Alright, with both algorithms described, let’s take a look at how they did. To test them, I randomly scrambled “Tomorrow, tomorrow, and tomorrow,” Shakespeare’s famous soliloquy from Macbeth. I first ran the hill climbing optimization algorithm, restarting as many times as was necessary to find the correct solution. I would then run the MCMC algorithm, checking every so often if it had successfully found the solution, since it runs continuously, never converging. After coding this up, I found one big problem to my simple experimental setup: the MCMC sampler would occasionally never find the solution. Okay, I haven’t solved the halting problem, so I only know it wouldn’t find it after hours overnight, but you get the idea. Anyways, to solve this, I added a simple timeout at 1 minute. After running 1000 trials, I found that a whopping 5% of the time, the scrambled text could not be solved by MCMC within a minute. This, despite the fact that the hill climbing algorithm never took longer than two seconds, on average taking a mere 305ms.

Comparing the samplers over these runs, we see that about ¾ of the time, they perform identically.

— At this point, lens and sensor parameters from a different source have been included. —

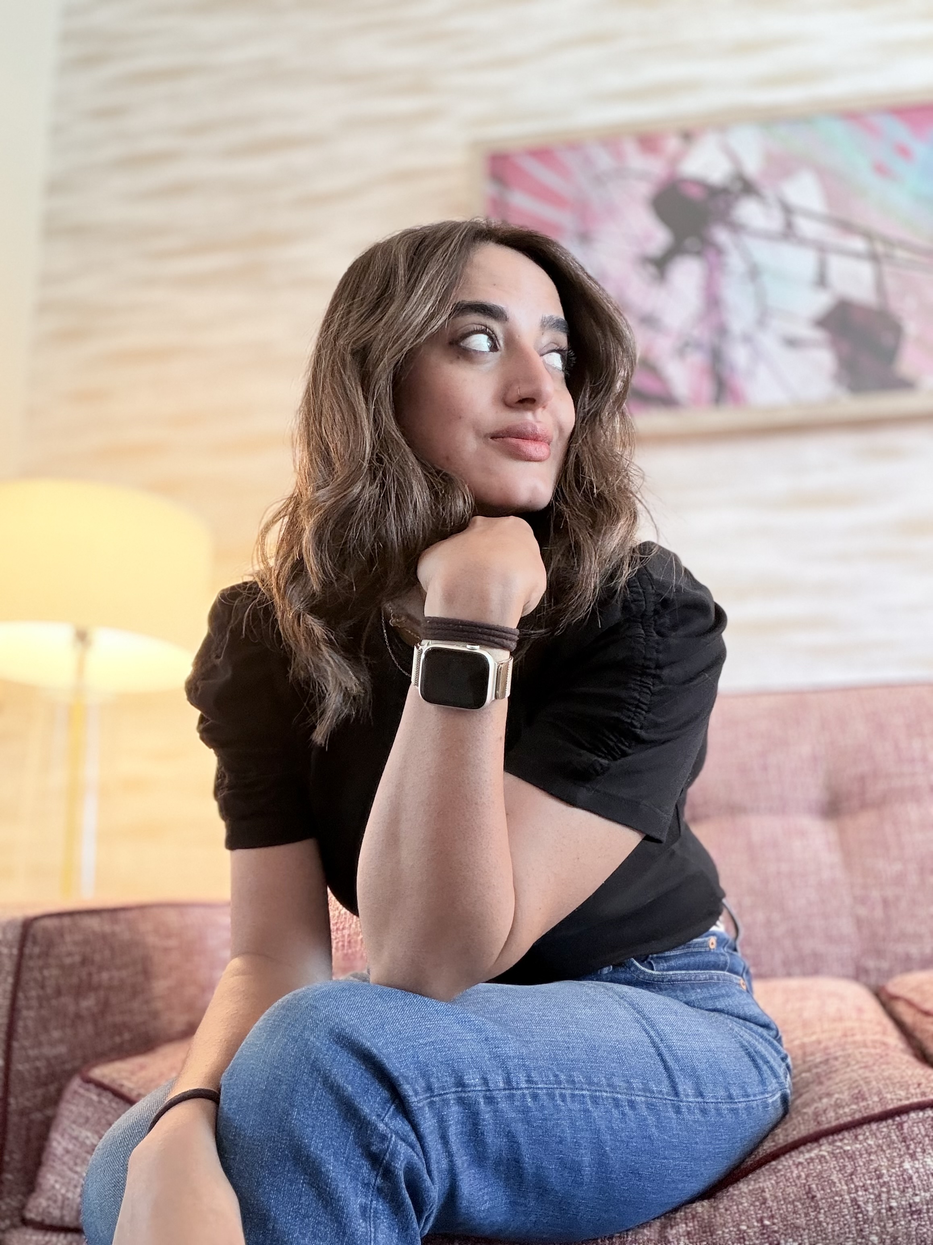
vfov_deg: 60.0
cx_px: 466
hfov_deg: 46.8
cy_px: 622
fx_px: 1078
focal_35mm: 30
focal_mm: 2.71
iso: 320
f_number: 1.9
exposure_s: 1/40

In the other ¼ of cases though, the MCMC diverges in performance, taking in many cases an order of magnitude or more longer than the simple hill climbing algorithm.

To demonstrate what’s going on here, I measured the number of cache hits and misses, in effect determining how often each sampler would backtrack on itself. Here, I’ve plotted the percentage of function evaluations as a cumulative distribution function for each sampler, as a function of the duration each took. The hill climbing algorithm consistently achieves around 80% on this metric, due to occasionally resampling neighbors that have been already traversed. In comparison, the MCMC algorithm actually performs better on this measure when it is successful. But as you can see, when it takes longer, it’s clearly getting lost by resampling previous character mappings already traversed.

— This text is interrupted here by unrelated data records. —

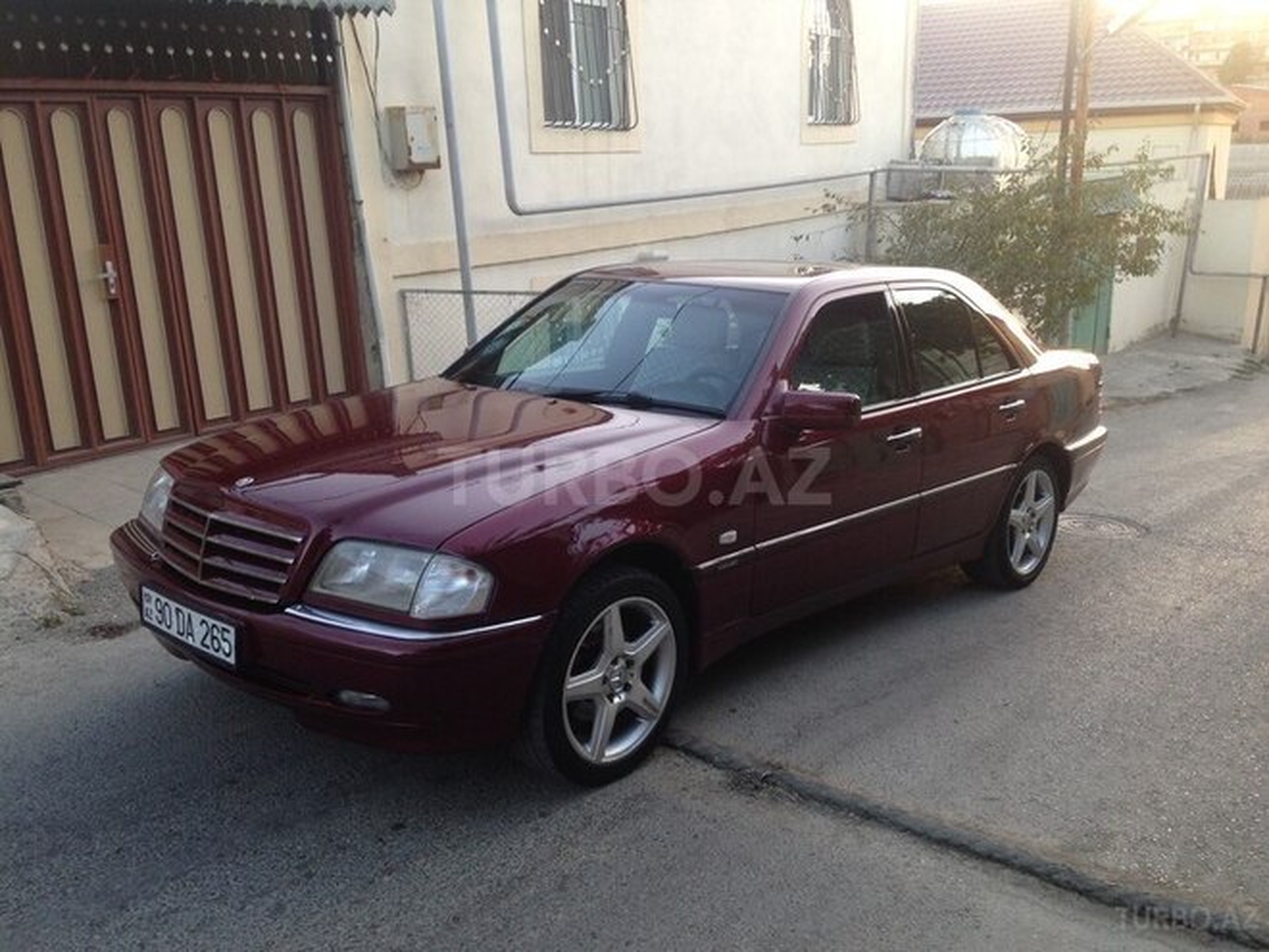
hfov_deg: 55.4
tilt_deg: -16.4
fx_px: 1210
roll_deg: +2.9
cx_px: 634
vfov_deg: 42.9
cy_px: 476
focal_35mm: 33
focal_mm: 4.12
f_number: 2.4
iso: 64
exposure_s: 1/60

Of course, we’re using a cache here, so the cost of a cache hit is small: just a dictionary look-up. To better understand how well each sampling algorithm does with exploring the space, the real metric of interest here ought to be the number of unique evaluations over time, factoring in 1) the increased cost of the more complex step acceptance rule of MCMC, and 2) the frequency of cache hits. Here, we see that the MCMC algorithm does much better thanks to the cache. Still, when only one in ten evaluations is unique, the cost is high with exploring the space, and the number of unique function evaluations drops off.

So, the lesson learned here is that MCMC samplers aren’t going to serve you well if you’re simply looking for the maximum likelihood estimate. Good to know!

†: We actually calculate the log probability, since it’s much simpler to add up the contribution of each transition than to multiply them out to an infinitesimally small number.